- EXTRACTED RECORDS:

· · · · · · ·

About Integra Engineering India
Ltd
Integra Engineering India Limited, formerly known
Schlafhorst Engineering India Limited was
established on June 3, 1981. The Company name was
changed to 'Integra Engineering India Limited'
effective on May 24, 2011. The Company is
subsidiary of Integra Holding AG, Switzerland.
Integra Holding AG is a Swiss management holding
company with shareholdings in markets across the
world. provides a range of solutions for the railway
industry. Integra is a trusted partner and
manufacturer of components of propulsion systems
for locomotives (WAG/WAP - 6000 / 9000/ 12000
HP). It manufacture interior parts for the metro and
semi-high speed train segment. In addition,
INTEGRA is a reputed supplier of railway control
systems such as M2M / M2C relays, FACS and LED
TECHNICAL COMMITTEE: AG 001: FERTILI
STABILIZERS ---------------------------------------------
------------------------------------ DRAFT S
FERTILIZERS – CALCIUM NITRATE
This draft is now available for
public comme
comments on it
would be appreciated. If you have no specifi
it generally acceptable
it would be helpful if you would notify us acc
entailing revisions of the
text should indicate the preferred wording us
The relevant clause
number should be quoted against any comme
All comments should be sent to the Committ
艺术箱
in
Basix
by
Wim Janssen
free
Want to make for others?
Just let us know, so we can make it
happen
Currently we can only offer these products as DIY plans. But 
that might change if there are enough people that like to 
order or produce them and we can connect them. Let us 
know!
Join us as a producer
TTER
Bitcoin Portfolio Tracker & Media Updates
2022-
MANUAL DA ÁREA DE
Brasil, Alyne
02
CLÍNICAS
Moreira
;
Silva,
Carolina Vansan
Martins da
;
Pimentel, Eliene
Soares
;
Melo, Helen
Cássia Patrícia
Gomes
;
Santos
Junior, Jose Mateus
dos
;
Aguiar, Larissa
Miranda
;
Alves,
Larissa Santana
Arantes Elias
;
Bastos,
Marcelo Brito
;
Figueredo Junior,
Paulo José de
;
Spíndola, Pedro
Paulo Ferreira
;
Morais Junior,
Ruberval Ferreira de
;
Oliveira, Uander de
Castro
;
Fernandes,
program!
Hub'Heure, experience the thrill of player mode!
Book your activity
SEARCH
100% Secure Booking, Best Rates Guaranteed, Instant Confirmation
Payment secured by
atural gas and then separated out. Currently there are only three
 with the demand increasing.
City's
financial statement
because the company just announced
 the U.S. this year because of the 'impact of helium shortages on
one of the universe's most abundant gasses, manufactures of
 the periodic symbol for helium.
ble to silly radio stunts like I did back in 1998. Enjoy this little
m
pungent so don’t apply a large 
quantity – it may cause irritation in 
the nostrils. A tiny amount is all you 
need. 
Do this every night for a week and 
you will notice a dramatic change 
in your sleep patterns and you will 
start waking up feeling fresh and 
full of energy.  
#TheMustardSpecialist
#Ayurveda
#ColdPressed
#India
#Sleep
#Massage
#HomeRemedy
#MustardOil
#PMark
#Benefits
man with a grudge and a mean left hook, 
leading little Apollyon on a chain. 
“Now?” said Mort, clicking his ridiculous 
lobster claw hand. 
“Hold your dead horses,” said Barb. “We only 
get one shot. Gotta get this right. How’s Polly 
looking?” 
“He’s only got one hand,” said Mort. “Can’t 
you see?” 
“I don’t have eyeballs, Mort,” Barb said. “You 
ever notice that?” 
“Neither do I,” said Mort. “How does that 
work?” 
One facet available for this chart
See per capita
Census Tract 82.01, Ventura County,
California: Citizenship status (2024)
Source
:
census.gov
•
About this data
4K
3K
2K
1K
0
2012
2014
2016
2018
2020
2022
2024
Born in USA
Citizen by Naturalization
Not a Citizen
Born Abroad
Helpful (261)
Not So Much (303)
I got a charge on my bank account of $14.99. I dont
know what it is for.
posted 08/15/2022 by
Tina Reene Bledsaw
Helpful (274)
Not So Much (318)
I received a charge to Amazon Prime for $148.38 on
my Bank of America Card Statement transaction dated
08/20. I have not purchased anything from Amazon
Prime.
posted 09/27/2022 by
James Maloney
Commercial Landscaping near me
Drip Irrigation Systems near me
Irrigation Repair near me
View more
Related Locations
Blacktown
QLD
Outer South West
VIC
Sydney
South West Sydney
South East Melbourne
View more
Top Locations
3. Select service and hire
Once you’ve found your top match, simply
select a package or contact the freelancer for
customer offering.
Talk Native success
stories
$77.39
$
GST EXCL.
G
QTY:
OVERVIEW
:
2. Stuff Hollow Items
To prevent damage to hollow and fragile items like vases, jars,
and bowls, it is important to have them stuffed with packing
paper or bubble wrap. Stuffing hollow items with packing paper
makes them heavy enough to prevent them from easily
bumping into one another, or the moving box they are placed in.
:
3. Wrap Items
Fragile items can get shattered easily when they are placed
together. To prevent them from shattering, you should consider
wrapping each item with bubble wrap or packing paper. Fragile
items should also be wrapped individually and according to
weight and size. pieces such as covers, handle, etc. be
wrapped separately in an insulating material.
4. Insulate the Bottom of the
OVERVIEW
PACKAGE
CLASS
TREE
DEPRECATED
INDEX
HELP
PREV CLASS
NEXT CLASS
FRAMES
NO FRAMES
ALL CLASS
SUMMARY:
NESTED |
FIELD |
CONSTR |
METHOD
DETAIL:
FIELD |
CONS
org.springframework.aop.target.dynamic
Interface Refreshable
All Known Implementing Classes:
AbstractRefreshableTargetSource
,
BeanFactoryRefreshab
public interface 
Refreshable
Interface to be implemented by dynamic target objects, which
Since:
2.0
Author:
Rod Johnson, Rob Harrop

· · · · · · ·

- EXERCISE PROMPT: Everything from the line containing "Once you’ve found your top match, simply" to the bottom of the listing is to be set down exactly; leave out all other lines.

- ANSWER SECTION:
Once you’ve found your top match, simply
select a package or contact the freelancer for
customer offering.
Talk Native success
stories
$77.39
$
GST EXCL.
G
QTY:
OVERVIEW
:
2. Stuff Hollow Items
To prevent damage to hollow and fragile items like vases, jars,
and bowls, it is important to have them stuffed with packing
paper or bubble wrap. Stuffing hollow items with packing paper
makes them heavy enough to prevent them from easily
bumping into one another, or the moving box they are placed in.
:
3. Wrap Items
Fragile items can get shattered easily when they are placed
together. To prevent them from shattering, you should consider
wrapping each item with bubble wrap or packing paper. Fragile
items should also be wrapped individually and according to
weight and size. pieces such as covers, handle, etc. be
wrapped separately in an insulating material.
4. Insulate the Bottom of the
OVERVIEW
PACKAGE
CLASS
TREE
DEPRECATED
INDEX
HELP
PREV CLASS
NEXT CLASS
FRAMES
NO FRAMES
ALL CLASS
SUMMARY:
NESTED |
FIELD |
CONSTR |
METHOD
DETAIL:
FIELD |
CONS
org.springframework.aop.target.dynamic
Interface Refreshable
All Known Implementing Classes:
AbstractRefreshableTargetSource
,
BeanFactoryRefreshab
public interface 
Refreshable
Interface to be implemented by dynamic target objects, which
Since:
2.0
Author:
Rod Johnson, Rob Harrop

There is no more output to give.